I have been reading books in Hungarian over the past three years to keep my Magyar language skills up. Though I am fluent in the language, have lived in the country for nearly a decade, and easily pass as a native, I don’t use the language much because I essentially live in a bubble world here in Hungary.
Off the bat, I have to say that my experience with Hungarian literature thus far has been a little disappointing. Hungarians take pride in their literary culture and often name streets and squares after their authors and poets. However, the little Hungarian literature I have read has been rather dull and mediocre. Or overladen with politics or artifice. Even the supposed masterpieces I have read to date have been mostly meh. Great works of Hungarian literature undoubtedly exist – I guess I just haven’t been lucky enough to pick one up yet.
On that note, I am pleased to report that Ferenc Molnár’s classic youth novel The Paul Street Boys – which I finished yesterday – has bucked the disappointing Magyar literature trend. Though not a masterpiece, the novel is a solid example of excellence in its genre. First published in 1906, The Paul Street Boys remains a staple in grade school curriculums here in Hungary and ranks among the most-read Hungarian novels beyond Hungary’s borders.

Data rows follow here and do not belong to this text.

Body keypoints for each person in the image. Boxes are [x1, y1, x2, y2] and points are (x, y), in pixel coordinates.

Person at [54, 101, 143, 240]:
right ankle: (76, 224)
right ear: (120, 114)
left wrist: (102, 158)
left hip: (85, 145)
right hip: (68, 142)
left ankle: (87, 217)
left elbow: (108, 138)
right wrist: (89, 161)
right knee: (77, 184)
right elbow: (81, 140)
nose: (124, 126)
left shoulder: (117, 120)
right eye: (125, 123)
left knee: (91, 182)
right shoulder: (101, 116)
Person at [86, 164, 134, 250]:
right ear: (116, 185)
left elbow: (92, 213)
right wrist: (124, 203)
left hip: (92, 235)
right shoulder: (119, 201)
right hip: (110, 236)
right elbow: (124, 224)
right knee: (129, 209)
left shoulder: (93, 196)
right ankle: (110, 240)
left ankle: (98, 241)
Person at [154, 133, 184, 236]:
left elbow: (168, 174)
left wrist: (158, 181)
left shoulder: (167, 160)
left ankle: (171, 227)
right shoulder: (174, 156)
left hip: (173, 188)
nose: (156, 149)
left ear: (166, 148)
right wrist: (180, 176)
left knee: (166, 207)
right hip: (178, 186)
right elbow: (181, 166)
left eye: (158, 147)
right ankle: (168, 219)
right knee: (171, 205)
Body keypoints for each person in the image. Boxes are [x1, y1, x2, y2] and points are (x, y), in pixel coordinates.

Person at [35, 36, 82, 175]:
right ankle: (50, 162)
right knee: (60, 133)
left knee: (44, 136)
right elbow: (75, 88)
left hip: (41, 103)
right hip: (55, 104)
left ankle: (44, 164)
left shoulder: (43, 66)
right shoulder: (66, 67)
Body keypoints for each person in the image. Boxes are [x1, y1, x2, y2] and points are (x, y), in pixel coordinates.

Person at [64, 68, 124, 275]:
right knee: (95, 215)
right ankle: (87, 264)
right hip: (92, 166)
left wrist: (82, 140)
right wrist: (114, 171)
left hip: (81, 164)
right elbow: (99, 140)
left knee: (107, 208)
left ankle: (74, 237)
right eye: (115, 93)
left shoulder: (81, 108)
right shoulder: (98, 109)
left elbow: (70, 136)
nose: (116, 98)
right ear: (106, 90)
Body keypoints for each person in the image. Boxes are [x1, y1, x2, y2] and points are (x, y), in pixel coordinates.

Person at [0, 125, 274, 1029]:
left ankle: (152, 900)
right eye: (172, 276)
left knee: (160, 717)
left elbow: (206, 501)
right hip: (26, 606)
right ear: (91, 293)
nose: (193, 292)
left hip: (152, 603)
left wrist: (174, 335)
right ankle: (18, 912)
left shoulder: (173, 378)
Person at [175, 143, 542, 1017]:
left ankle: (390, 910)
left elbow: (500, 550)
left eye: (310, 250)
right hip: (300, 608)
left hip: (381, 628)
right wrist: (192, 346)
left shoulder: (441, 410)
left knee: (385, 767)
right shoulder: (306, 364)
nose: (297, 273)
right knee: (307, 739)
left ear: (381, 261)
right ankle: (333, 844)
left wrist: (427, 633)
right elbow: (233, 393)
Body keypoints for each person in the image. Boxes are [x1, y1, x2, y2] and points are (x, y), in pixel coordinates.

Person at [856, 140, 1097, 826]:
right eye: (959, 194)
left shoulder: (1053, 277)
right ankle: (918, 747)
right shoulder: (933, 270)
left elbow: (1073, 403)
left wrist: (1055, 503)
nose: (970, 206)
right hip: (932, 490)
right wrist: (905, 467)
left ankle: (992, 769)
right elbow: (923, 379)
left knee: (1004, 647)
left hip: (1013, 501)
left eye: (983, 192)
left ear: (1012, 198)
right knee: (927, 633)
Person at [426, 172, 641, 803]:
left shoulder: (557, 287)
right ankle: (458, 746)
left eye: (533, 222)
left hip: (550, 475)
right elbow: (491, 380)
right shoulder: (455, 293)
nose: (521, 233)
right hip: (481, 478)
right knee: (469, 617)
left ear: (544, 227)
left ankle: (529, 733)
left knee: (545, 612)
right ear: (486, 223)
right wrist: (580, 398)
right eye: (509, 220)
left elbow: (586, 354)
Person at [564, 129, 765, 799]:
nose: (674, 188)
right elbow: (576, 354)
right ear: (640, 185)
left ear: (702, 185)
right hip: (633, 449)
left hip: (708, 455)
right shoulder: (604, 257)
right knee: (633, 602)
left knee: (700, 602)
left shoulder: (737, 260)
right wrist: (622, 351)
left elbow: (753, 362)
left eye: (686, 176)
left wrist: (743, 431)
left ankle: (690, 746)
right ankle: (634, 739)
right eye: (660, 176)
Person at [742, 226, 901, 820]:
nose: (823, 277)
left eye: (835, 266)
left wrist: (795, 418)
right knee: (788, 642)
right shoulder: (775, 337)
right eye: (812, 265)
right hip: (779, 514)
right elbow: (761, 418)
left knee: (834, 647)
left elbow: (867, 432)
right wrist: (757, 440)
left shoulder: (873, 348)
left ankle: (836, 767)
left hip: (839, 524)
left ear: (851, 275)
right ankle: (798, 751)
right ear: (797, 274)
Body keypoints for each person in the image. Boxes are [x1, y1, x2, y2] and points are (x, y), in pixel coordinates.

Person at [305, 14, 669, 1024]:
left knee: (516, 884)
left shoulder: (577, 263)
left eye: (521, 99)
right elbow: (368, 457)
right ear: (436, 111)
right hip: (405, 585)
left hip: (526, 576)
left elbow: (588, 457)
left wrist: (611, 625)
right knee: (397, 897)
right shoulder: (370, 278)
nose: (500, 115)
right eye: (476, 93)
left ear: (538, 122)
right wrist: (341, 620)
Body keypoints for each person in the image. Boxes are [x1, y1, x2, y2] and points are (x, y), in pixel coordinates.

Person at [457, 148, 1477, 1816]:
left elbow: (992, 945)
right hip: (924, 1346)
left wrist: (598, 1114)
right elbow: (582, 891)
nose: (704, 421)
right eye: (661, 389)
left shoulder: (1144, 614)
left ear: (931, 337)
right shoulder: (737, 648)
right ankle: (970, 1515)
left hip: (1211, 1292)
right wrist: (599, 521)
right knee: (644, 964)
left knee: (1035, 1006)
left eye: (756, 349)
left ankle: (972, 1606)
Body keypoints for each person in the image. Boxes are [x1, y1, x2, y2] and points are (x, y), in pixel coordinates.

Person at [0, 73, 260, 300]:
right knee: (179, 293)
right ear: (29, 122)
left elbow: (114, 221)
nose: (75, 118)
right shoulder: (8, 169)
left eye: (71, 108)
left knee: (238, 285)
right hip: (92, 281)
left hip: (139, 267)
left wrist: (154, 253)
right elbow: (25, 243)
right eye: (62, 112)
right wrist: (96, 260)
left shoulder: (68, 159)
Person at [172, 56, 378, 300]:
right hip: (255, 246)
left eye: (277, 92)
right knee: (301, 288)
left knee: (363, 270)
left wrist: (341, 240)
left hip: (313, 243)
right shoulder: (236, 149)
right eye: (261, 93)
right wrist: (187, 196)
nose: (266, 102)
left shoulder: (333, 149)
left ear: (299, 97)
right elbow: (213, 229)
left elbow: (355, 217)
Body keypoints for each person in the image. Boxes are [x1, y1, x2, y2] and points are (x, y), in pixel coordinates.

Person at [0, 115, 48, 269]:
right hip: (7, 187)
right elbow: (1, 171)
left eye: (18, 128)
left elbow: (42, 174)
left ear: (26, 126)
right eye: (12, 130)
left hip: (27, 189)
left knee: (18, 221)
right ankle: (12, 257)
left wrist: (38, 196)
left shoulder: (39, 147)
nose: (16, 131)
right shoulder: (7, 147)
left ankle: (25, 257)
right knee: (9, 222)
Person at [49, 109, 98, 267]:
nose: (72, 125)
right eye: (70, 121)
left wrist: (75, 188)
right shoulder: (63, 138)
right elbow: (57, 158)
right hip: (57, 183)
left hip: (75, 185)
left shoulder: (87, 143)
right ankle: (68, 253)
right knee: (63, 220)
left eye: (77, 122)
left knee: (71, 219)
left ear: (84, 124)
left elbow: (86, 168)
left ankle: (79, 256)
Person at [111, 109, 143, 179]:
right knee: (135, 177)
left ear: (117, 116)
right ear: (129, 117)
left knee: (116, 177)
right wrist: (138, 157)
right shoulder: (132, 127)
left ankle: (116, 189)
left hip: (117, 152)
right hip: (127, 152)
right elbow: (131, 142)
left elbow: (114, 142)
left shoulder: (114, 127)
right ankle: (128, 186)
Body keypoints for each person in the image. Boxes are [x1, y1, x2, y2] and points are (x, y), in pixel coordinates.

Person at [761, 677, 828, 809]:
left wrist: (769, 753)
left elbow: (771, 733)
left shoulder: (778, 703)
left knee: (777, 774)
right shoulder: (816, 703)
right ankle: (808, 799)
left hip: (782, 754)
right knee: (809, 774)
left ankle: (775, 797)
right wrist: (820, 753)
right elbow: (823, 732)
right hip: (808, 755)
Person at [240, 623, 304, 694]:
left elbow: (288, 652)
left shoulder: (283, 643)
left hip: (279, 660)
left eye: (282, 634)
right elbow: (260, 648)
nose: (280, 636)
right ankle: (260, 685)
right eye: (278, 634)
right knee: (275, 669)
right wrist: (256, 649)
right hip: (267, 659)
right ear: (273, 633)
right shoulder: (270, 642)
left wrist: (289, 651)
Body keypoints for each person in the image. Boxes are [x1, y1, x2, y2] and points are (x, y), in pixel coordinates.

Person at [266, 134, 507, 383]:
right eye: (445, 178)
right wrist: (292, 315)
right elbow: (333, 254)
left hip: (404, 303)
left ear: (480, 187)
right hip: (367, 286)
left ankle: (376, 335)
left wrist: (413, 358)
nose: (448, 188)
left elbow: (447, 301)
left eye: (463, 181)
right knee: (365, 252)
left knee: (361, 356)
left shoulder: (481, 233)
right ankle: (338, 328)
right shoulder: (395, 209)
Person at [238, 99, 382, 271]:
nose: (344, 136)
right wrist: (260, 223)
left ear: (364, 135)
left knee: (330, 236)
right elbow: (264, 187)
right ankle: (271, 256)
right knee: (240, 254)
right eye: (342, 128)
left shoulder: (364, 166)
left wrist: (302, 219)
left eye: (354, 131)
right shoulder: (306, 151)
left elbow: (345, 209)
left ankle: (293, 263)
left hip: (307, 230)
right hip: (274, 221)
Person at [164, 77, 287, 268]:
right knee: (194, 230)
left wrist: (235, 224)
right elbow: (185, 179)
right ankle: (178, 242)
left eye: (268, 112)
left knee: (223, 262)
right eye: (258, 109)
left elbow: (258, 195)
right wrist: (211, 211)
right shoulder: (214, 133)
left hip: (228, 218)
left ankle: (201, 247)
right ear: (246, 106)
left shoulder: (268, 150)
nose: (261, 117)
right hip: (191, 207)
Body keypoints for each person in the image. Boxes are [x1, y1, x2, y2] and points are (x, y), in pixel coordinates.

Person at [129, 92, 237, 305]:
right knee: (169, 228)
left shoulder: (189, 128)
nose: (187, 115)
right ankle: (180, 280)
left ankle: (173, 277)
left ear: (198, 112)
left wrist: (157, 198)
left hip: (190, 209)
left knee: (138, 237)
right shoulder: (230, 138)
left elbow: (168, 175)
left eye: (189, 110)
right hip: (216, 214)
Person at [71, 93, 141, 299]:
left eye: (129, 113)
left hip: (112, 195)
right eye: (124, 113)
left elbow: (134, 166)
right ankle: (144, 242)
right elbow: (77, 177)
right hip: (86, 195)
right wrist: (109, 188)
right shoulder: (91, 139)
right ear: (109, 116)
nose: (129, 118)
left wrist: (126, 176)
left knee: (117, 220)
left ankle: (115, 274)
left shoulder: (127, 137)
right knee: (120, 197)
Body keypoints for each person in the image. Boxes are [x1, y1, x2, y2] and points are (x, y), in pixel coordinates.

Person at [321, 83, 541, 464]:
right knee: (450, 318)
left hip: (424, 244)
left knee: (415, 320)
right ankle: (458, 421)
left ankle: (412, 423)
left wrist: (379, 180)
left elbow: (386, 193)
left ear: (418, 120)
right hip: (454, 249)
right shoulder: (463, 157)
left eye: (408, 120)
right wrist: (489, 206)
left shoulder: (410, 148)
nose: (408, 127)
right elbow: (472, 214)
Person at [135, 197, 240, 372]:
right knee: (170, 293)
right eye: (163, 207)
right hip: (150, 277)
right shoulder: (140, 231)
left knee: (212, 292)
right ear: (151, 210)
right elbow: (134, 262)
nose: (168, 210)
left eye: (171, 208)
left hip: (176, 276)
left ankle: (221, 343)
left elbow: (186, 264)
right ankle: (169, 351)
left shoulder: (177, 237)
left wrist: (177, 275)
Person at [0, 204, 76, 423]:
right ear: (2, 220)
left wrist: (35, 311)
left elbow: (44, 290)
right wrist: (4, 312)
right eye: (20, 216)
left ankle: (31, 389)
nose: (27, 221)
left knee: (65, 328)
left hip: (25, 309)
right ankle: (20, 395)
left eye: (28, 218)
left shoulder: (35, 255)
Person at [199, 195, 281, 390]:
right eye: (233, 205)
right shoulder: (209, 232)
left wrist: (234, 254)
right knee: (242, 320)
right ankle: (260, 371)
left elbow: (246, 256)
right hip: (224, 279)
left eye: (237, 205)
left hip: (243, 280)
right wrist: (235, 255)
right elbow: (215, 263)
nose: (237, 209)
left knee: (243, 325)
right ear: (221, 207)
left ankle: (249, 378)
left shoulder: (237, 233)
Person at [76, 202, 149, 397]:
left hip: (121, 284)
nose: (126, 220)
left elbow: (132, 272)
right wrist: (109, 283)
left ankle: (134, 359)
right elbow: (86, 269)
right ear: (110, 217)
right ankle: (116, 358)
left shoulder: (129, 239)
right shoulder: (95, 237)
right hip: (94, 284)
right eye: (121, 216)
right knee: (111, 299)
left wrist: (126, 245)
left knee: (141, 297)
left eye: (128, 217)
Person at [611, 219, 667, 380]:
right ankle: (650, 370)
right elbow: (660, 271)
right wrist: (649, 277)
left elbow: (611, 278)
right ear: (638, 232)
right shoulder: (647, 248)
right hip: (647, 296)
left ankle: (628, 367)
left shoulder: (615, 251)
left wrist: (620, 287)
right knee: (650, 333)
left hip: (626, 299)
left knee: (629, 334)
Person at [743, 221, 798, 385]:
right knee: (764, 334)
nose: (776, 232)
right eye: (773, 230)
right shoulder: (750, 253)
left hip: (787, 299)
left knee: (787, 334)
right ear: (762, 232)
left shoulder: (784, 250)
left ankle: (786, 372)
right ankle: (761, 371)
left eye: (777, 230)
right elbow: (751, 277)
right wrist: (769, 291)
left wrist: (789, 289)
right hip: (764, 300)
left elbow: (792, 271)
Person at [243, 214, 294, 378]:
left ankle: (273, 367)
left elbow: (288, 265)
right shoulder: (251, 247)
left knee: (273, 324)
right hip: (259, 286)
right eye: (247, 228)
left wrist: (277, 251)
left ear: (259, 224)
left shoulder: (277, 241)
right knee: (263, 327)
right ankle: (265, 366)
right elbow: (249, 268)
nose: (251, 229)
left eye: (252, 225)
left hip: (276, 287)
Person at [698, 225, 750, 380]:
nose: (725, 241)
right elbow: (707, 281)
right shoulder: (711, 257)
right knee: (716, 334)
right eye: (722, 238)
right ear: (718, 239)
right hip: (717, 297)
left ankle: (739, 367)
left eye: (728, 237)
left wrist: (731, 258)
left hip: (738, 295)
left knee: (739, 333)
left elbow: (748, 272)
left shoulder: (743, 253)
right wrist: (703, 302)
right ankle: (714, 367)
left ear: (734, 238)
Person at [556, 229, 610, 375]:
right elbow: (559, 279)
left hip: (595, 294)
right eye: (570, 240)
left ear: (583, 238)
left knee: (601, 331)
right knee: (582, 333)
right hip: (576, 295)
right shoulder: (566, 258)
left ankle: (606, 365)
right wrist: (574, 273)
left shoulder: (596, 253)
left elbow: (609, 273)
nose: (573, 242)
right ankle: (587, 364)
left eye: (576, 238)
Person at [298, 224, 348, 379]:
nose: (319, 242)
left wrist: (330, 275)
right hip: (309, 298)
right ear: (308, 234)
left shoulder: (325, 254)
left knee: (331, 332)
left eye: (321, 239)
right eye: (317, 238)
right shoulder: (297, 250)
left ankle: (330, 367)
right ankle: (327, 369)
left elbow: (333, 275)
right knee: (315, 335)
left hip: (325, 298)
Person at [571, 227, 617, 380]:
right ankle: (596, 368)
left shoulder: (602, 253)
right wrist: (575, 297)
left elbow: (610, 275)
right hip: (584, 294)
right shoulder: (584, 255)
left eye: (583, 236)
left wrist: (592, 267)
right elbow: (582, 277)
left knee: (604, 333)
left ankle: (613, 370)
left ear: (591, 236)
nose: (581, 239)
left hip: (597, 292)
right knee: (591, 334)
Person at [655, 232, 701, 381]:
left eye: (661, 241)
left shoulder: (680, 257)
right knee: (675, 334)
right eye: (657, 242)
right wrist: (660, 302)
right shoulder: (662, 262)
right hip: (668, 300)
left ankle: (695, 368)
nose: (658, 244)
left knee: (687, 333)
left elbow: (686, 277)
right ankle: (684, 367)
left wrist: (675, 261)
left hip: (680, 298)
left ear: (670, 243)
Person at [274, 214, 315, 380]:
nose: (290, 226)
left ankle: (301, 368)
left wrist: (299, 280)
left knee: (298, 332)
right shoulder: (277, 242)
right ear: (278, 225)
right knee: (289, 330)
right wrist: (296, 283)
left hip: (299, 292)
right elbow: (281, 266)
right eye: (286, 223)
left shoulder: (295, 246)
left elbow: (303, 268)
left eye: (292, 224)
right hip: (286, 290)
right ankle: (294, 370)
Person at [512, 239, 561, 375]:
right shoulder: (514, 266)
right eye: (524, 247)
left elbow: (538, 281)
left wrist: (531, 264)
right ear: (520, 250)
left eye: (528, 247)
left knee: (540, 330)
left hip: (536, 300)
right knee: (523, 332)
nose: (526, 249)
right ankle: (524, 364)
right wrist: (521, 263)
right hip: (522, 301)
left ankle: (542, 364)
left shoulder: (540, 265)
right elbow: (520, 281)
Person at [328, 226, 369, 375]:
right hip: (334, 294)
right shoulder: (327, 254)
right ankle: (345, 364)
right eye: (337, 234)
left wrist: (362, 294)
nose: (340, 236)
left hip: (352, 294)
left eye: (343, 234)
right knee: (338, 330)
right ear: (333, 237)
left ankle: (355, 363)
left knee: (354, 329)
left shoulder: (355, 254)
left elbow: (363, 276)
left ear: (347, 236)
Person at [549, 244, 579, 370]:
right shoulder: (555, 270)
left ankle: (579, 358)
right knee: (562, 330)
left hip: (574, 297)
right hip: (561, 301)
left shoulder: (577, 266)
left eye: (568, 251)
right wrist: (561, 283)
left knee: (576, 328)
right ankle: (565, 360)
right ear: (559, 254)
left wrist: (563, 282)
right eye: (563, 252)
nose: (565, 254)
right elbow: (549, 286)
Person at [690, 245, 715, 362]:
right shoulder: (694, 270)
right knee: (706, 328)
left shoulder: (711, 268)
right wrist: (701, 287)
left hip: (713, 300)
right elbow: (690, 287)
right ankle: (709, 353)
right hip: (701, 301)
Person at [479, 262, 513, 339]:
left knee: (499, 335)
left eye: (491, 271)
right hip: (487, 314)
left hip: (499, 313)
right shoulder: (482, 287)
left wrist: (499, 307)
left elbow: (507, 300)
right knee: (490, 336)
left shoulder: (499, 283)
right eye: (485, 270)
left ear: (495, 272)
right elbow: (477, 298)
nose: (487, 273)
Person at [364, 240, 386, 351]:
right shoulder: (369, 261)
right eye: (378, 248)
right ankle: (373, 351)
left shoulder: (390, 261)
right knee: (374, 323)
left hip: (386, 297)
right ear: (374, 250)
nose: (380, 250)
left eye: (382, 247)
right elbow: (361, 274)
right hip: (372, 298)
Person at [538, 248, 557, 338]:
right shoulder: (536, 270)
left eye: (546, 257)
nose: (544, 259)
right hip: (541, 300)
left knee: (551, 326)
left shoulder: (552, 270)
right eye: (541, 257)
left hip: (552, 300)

I tend to write meandering and overlong book summaries, so I’ll let Wikipedia provide a brief overview of The Paul Street Boys:
The novel is about schoolboys in the Józsefváros neighborhood of Budapest and is set in 1889. The Paul Street Boys spend their free time at the grund, an empty lot that they regard as their “Fatherland.” The story has two main protagonists, János Boka (the honorable leader of the Paul Street Boys) and Ernő Nemecsek (the smallest member of the group).
When the “Redshirts” — another gang of boys, led by Feri Áts, who gather at the nearby botanical gardens—attempt to take over the grund, the Paul Street Boys are forced to defend themselves in military fashion.
Although the Paul Street Boys win the war, and little Nemecsek repeatedly demonstrates that his bravery and loyalty surpass his size, the book ends in tragedy: Nemecsek dies of the pneumonia he caught in the conflict.
At the very end of the book, Boka also learns that a tenement building will soon be erected on the grund lot, meaning that the boys' heroic struggle to defend it and Nemecsek's sacrifice was in vain.
The novel’s ending addresses the inherent insufficiency of mortal life in this-world of continual change and entropy -- which is quite a way to end a youth novel!
Eventually, the external world will abandon us. We will inevitably lose everything we work and struggle for. All that we defend will one day be taken from us. The people we love will all die just as we will die. Our little pieces of heaven on earth will disappear and become something else.
The final sentence of the novel captures this quite subtly yet brilliantly (my translation from the original):
Boka János komolyan nézett maga elé a padra, és most először kezdett derengeni egyszerű gyereklelkében a sejtés arról, hogy tulajdonképpen mi is az élet, amelynek mindnyájan küzdő, hol bánatos, hol vidám szolgái vagyunk.
János Boka looked earnestly at the bench in front of him, and for the first time, his simple child soul experienced a sense of what life is and what we, as its servants, struggle against, sometimes sadly, sometimes happily.
Ferenc Molnár ends The Paul Street Boys there. He makes no mention of the choices available to Boka after the boy experiences that sense of what life is, but I hope one of the choices would lead Boka to the eventual realization that he is not merely "life's servant" and that what life is is not all life is.
Yet, hoping Boka will find Christ is not enough.
Boka must find the internal Christ because if his faith finds Christ only in the external world, he will eventually lose Christ, too -- one day.